### Task objective
Set down every one of the lines below exactly as they appear, leaving the pictures out of your answer.

Dataset entries
↓
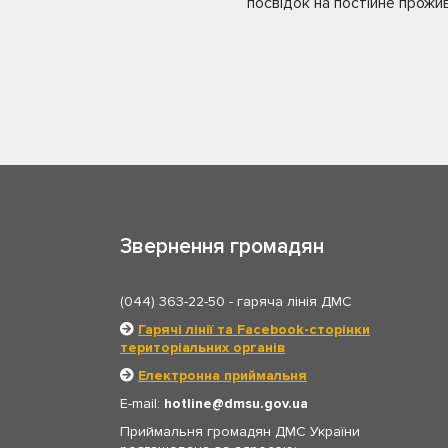
посвідок на постійне прожив
Звернення громадян
(044) 363-22-50
- гаряча лінія ДМС
Гарячі лінії та Facebook-сторінки
територіальних органів
Електронна приймальня
E-mail:
hotline
dmsu.gov.ua
Приймальня громадян ДМС України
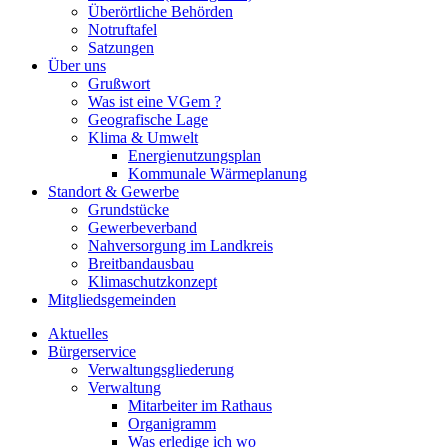
Überörtliche Behörden
Notruftafel
Satzungen
Über uns
Grußwort
Was ist eine VGem ?
Geografische Lage
Klima & Umwelt
Energienutzungsplan
Kommunale Wärmeplanung
Standort & Gewerbe
Grundstücke
Gewerbeverband
Nahversorgung im Landkreis
Breitbandausbau
Klimaschutzkonzept
Mitgliedsgemeinden
Aktuelles
Bürgerservice
Verwaltungsgliederung
Verwaltung
Mitarbeiter im Rathaus
Organigramm
Was erledige ich wo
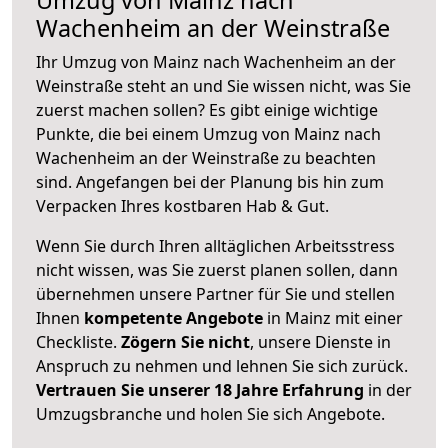
Wachenheim an der Weinstraße
Ihr Umzug von Mainz nach Wachenheim an der
Weinstraße steht an und Sie wissen nicht, was Sie
zuerst machen sollen? Es gibt einige wichtige
Punkte, die bei einem Umzug von Mainz nach
Wachenheim an der Weinstraße zu beachten
sind.
Angefangen bei der Planung bis hin zum
Verpacken Ihres kostbaren Hab & Gut.
Wenn Sie durch Ihren alltäglichen Arbeitsstress
nicht wissen, was Sie zuerst planen sollen, dann
übernehmen unsere Partner für Sie und stellen
Ihnen
kompetente Angebote
in Mainz mit einer
Checkliste.
Zögern Sie nicht
, unsere Dienste in
Anspruch zu nehmen und lehnen Sie sich zurück.
Vertrauen Sie unserer 18 Jahre Erfahrung
in der
Umzugsbranche und holen Sie sich Angebote.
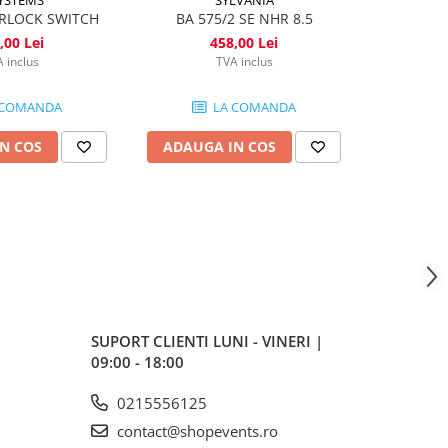
ERLOCK SWITCH
BA 575/2 SE NHR 8.5
SCM-1
,00 Lei
458,00 Lei
1
 inclus
TVA inclus
 COMANDA
LA COMANDA
N COS
ADAUGA IN COS
ADAUG
SUPORT CLIENTI
LUNI - VINERI |
09:00 - 18:00
0215556125
contact@shopevents.ro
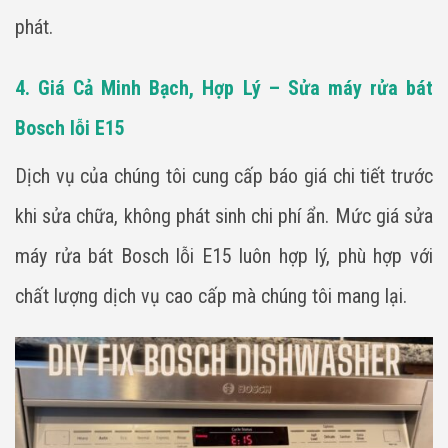
phát.
4. Giá Cả Minh Bạch, Hợp Lý – Sửa máy rửa bát
Bosch lỗi E15
Dịch vụ của chúng tôi cung cấp báo giá chi tiết trước
khi sửa chữa, không phát sinh chi phí ẩn. Mức giá sửa
máy rửa bát Bosch lỗi E15 luôn hợp lý, phù hợp với
chất lượng dịch vụ cao cấp mà chúng tôi mang lại.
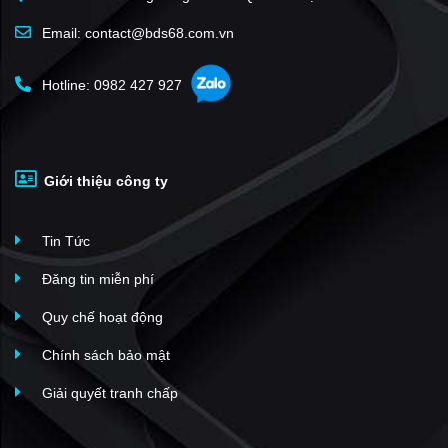
Email: contact@bds68.com.vn
Hotline: 0982 427 927
Giới thiệu công ty
Tin Tức
Đăng tin miễn phí
Quy chế hoạt động
Chính sách bảo mật
Giải quyết tranh chấp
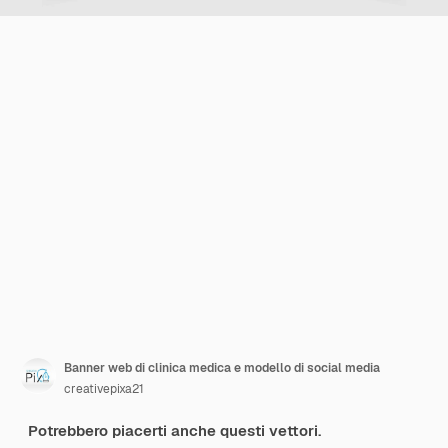
Banner web di clinica medica e modello di social media
creativepixa21
Potrebbero piacerti anche questi vettori.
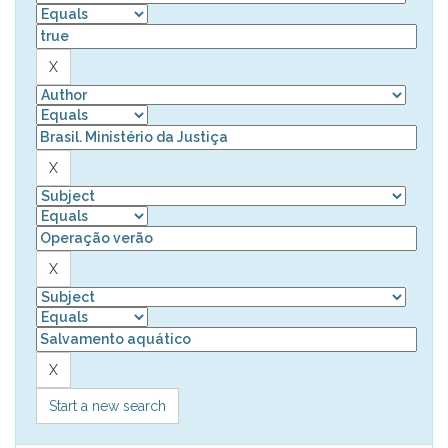
Start a new search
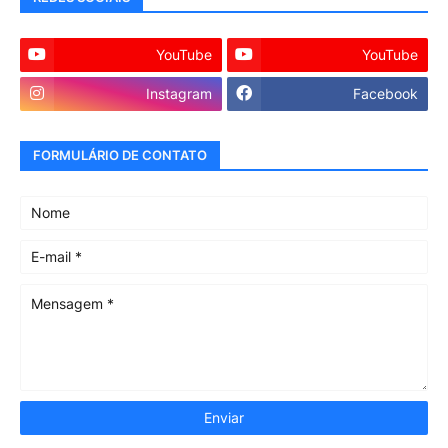
YouTube
YouTube
Instagram
Facebook
FORMULÁRIO DE CONTATO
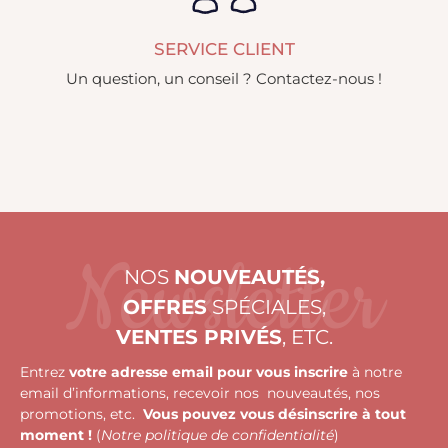
SERVICE CLIENT
Un question, un conseil ? Contactez-nous !
Newsletter
NOS
NOUVEAUTÉS,
OFFRES
SPÉCIALES,
VENTES PRIVÉS
, ETC.
Entrez
votre adresse email pour vous inscrire
à notre
email d’informations, recevoir nos nouveautés, nos
promotions, etc.
Vous pouvez vous désinscrire à tout
moment !
(
Notre politique de confidentialité
)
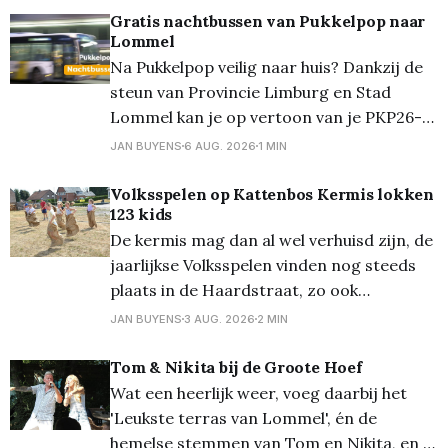
Gratis nachtbussen van Pukkelpop naar
Lommel
Na Pukkelpop veilig naar huis? Dankzij de
steun van Provincie Limburg en Stad
Lommel kan je op vertoon van je PKP26-
polsbandje gratis gebruik maken van de
JAN BUYENS
6 AUG. 2026
1 MIN
nachtbussen van De Lijn. Deze bussen
vertrekken aan een speciale halte bij het
Volksspelen op Kattenbos Kermis lokken
123 kids
festivalterrein in Kiewit na afloop van de
De kermis mag dan al wel verhuisd zijn, de
festivaldag: Nacht van
jaarlijkse Volksspelen vinden nog steeds
plaats in de Haardstraat, zo ook
vanmiddag. Onder een loden zon kwamen
JAN BUYENS
3 AUG. 2026
2 MIN
er toch heel wat kinderen (en ouders...)
opdagen voor deze jaarlijkse leuke
Tom & Nikita bij de Groote Hoef
traditie. Van zaklopen tot paalklimmen en
Wat een heerlijk weer, voeg daarbij het
véél meer, de pret kon niet
'Leukste terras van Lommel', én de
hemelse stemmen van Tom en Nikita, en je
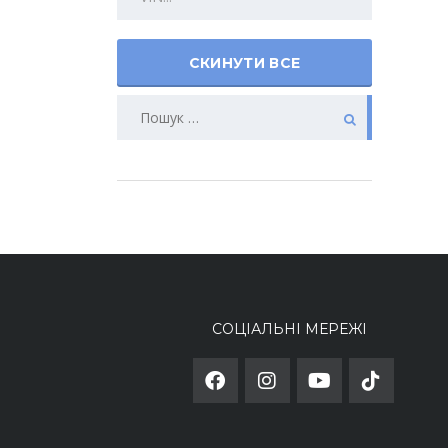
СКИНУТИ ВСЕ
СОЦІАЛЬНІ МЕРЕЖІ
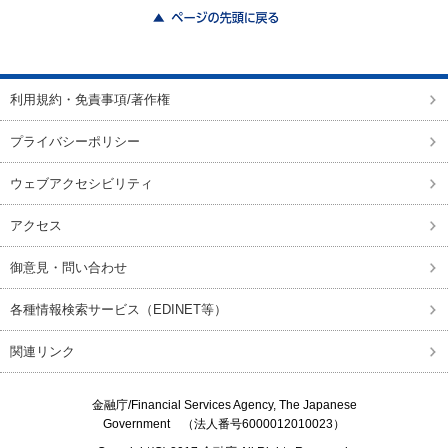
ページの先頭に戻る
利用規約・免責事項/著作権
プライバシーポリシー
ウェブアクセシビリティ
アクセス
御意見・問い合わせ
各種情報検索サービス（EDINET等）
関連リンク
金融庁/
Financial Services Agency, The Japanese
Government
（法人番号6000012010023）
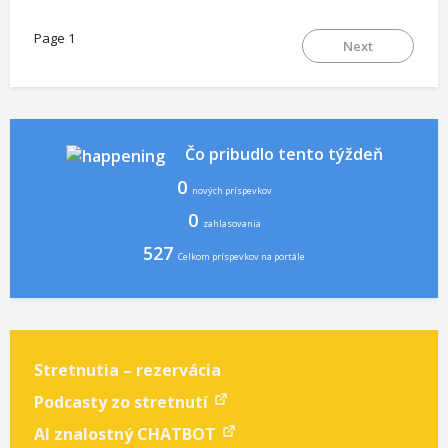
Page 1
Next
Čo pribudlo tento týždeň
0
nových príspevkov
0
zahlasovania
527
Celkom príspevkov na portále
Stretnutia – rezervácia
Podcasty zo stretnutí
AI znalostný CHATBOT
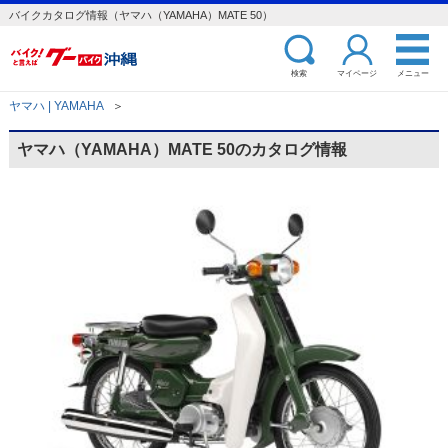
バイクカタログ情報（ヤマハ（YAMAHA）MATE 50）
検索
マイページ
メニュー
ヤマハ | YAMAHA
＞
ヤマハ（YAMAHA）MATE 50のカタログ情報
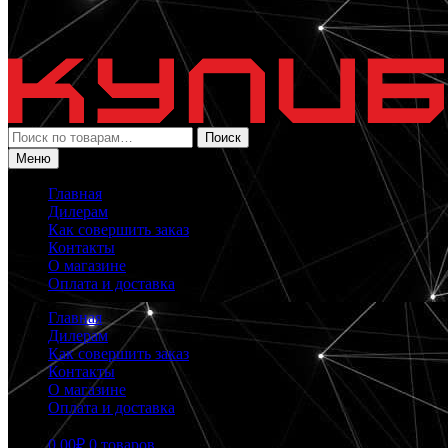
Искать:
Поиск
Меню
Главная
Дилерам
Как совершить заказ
Контакты
О магазине
Оплата и доставка
Главная
Дилерам
Как совершить заказ
Контакты
О магазине
Оплата и доставка
0.00
₽
0 товаров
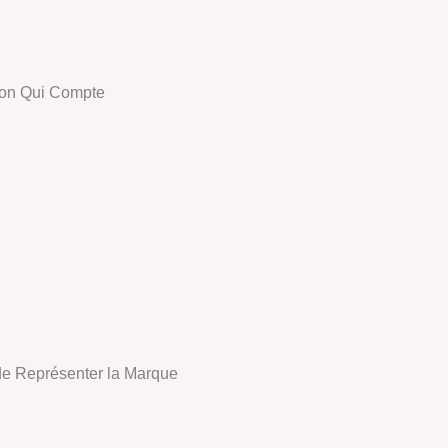
sion Qui Compte
de Représenter la Marque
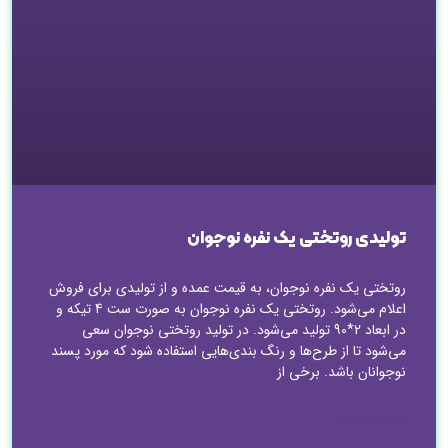
تولیدی روتختی یک نفره نوجوان
روتختی یک نفره نوجوان، به قیمت عمده و از تولیدی برای فروش
اعلام می‌شود. روتختی یک نفره نوجوان به صورت ست 4 تیکه و
در ابعاد 2*90 تولید می‌شود. در تولید روتختی نوجوان سعی
می‌شود تا از طرح‌ها و رنگ بندی‌هایی استفاده شود که مورد پسند
نوجوانان باشد. برخی از
ادامه مطلب »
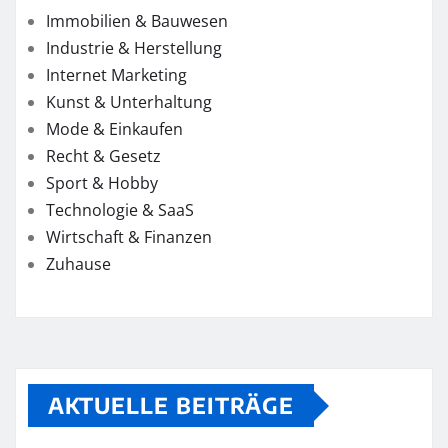
Immobilien & Bauwesen
Industrie & Herstellung
Internet Marketing
Kunst & Unterhaltung
Mode & Einkaufen
Recht & Gesetz
Sport & Hobby
Technologie & SaaS
Wirtschaft & Finanzen
Zuhause
AKTUELLE BEITRÄGE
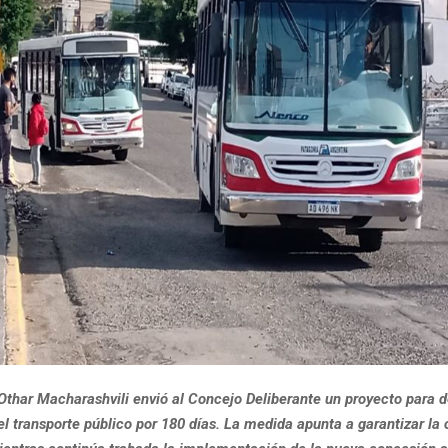
Othar Macharashvili envió al Concejo Deliberante un proyecto para d
l transporte público por 180 días. La medida apunta a garantizar la 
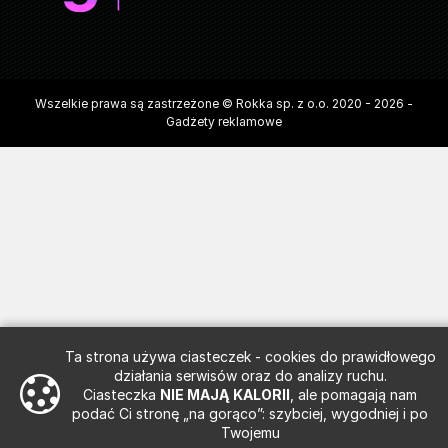
Wszelkie prawa są zastrzeżone © Rokka sp. z o.o. 2020 - 2026 -
Gadżety reklamowe
Ta strona używa ciasteczek - cookies do prawidłowego
działania serwisów oraz do analizy ruchu.
Ciasteczka
NIE MAJĄ KALORII
, ale pomagają nam
podać Ci stronę „na gorąco”: szybciej, wygodniej i po
Twojemu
↑
### Your solution
посвідок на постійне прожив
Звернення громадян
(044) 363-22-50
- гаряча лінія ДМС
Гарячі лінії та Facebook-сторінки
територіальних органів
Електронна приймальня
E-mail:
hotline
dmsu.gov.ua
Приймальня громадян ДМС України
Überörtliche Behörden
Notruftafel
Satzungen
Über uns
Grußwort
Was ist eine VGem ?
Geografische Lage
Klima & Umwelt
Energienutzungsplan
Kommunale Wärmeplanung
Standort & Gewerbe
Grundstücke
Gewerbeverband
Nahversorgung im Landkreis
Breitbandausbau
Klimaschutzkonzept
Mitgliedsgemeinden
Aktuelles
Bürgerservice
Verwaltungsgliederung
Verwaltung
Mitarbeiter im Rathaus
Organigramm
Was erledige ich wo
Wachenheim an der Weinstraße
Ihr Umzug von Mainz nach Wachenheim an der
Weinstraße steht an und Sie wissen nicht, was Sie
zuerst machen sollen? Es gibt einige wichtige
Punkte, die bei einem Umzug von Mainz nach
Wachenheim an der Weinstraße zu beachten
sind.
Angefangen bei der Planung bis hin zum
Verpacken Ihres kostbaren Hab & Gut.
Wenn Sie durch Ihren alltäglichen Arbeitsstress
nicht wissen, was Sie zuerst planen sollen, dann
übernehmen unsere Partner für Sie und stellen
Ihnen
kompetente Angebote
in Mainz mit einer
Checkliste.
Zögern Sie nicht
, unsere Dienste in
Anspruch zu nehmen und lehnen Sie sich zurück.
Vertrauen Sie unserer 18 Jahre Erfahrung
in der
Umzugsbranche und holen Sie sich Angebote.
ERLOCK SWITCH
BA 575/2 SE NHR 8.5
SCM-1
,00 Lei
458,00 Lei
1
 inclus
TVA inclus
 COMANDA
LA COMANDA
N COS
ADAUGA IN COS
ADAUG
SUPORT CLIENTI
LUNI - VINERI |
09:00 - 18:00
0215556125
contact@shopevents.ro
phát.
4. Giá Cả Minh Bạch, Hợp Lý – Sửa máy rửa bát
Bosch lỗi E15
Dịch vụ của chúng tôi cung cấp báo giá chi tiết trước
khi sửa chữa, không phát sinh chi phí ẩn. Mức giá sửa
máy rửa bát Bosch lỗi E15 luôn hợp lý, phù hợp với
chất lượng dịch vụ cao cấp mà chúng tôi mang lại.
Email: contact@bds68.com.vn
Hotline: 0982 427 927
Giới thiệu công ty
Tin Tức
Đăng tin miễn phí
Quy chế hoạt động
Chính sách bảo mật
Giải quyết tranh chấp
Banner web di clinica medica e modello di social media
creativepixa21
Potrebbero piacerti anche questi vettori.
Start a new search
YouTube
YouTube
Instagram
Facebook
FORMULÁRIO DE CONTATO
SERVICE CLIENT
Un question, un conseil ? Contactez-nous !
Newsletter
NOS
NOUVEAUTÉS,
OFFRES
SPÉCIALES,
VENTES PRIVÉS
, ETC.
Entrez
votre adresse email pour vous inscrire
à notre
email d’informations, recevoir nos nouveautés, nos
promotions, etc.
Vous pouvez vous désinscrire à tout
moment !
(
Notre politique de confidentialité
)
Gratis nachtbussen van Pukkelpop naar
Lommel
Na Pukkelpop veilig naar huis? Dankzij de
steun van Provincie Limburg en Stad
Lommel kan je op vertoon van je PKP26-
polsbandje gratis gebruik maken van de
JAN BUYENS
6 AUG. 2026
1 MIN
nachtbussen van De Lijn. Deze bussen
vertrekken aan een speciale halte bij het
Volksspelen op Kattenbos Kermis lokken
123 kids
festivalterrein in Kiewit na afloop van de
De kermis mag dan al wel verhuisd zijn, de
festivaldag: Nacht van
jaarlijkse Volksspelen vinden nog steeds
plaats in de Haardstraat, zo ook
vanmiddag. Onder een loden zon kwamen
JAN BUYENS
3 AUG. 2026
2 MIN
er toch heel wat kinderen (en ouders...)
opdagen voor deze jaarlijkse leuke
Tom & Nikita bij de Groote Hoef
traditie. Van zaklopen tot paalklimmen en
Wat een heerlijk weer, voeg daarbij het
véél meer, de pret kon niet
'Leukste terras van Lommel', én de
hemelse stemmen van Tom en Nikita, en je
СКИНУТИ ВСЕ
СОЦІАЛЬНІ МЕРЕЖІ
ページの先頭に戻る
利用規約・免責事項/著作権
プライバシーポリシー
ウェブアクセシビリティ
アクセス
御意見・問い合わせ
各種情報検索サービス（EDINET等）
関連リンク
金融庁/
Financial Services Agency, The Japanese
Government
（法人番号6000012010023）
Page 1
Next
Čo pribudlo tento týždeň
0
nových príspevkov
0
zahlasovania
527
Celkom príspevkov na portále
Stretnutia – rezervácia
Podcasty zo stretnutí
AI znalostný CHATBOT
バイクカタログ情報（ヤマハ（YAMAHA）MATE 50）
検索
マイページ
メニュー
ヤマハ | YAMAHA
＞
ヤマハ（YAMAHA）MATE 50のカタログ情報
Искать:
Поиск
Меню
Главная
Дилерам
Как совершить заказ
Контакты
О магазине
Оплата и доставка
Главная
Дилерам
Как совершить заказ
Контакты
О магазине
Оплата и доставка
0.00
₽
0 товаров
sion Qui Compte
de Représenter la Marque
تولیدی روتختی یک نفره نوجوان
روتختی یک نفره نوجوان، به قیمت عمده و از تولیدی برای فروش
اعلام می‌شود. روتختی یک نفره نوجوان به صورت ست 4 تیکه و
در ابعاد 2*90 تولید می‌شود. در تولید روتختی نوجوان سعی
می‌شود تا از طرح‌ها و رنگ بندی‌هایی استفاده شود که مورد پسند
نوجوانان باشد. برخی از
ادامه مطلب »
Immobilien & Bauwesen
Industrie & Herstellung
Internet Marketing
Kunst & Unterhaltung
Mode & Einkaufen
Recht & Gesetz
Sport & Hobby
Technologie & SaaS
Wirtschaft & Finanzen
Zuhause
AKTUELLE BEITRÄGE
Othar Macharashvili envió al Concejo Deliberante un proyecto para d
l transporte público por 180 días. La medida apunta a garantizar la 
Wszelkie prawa są zastrzeżone © Rokka sp. z o.o. 2020 - 2026 -
Gadżety reklamowe
Ta strona używa ciasteczek - cookies do prawidłowego
działania serwisów oraz do analizy ruchu.
Ciasteczka
NIE MAJĄ KALORII
, ale pomagają nam
podać Ci stronę „na gorąco”: szybciej, wygodniej i po
Twojemu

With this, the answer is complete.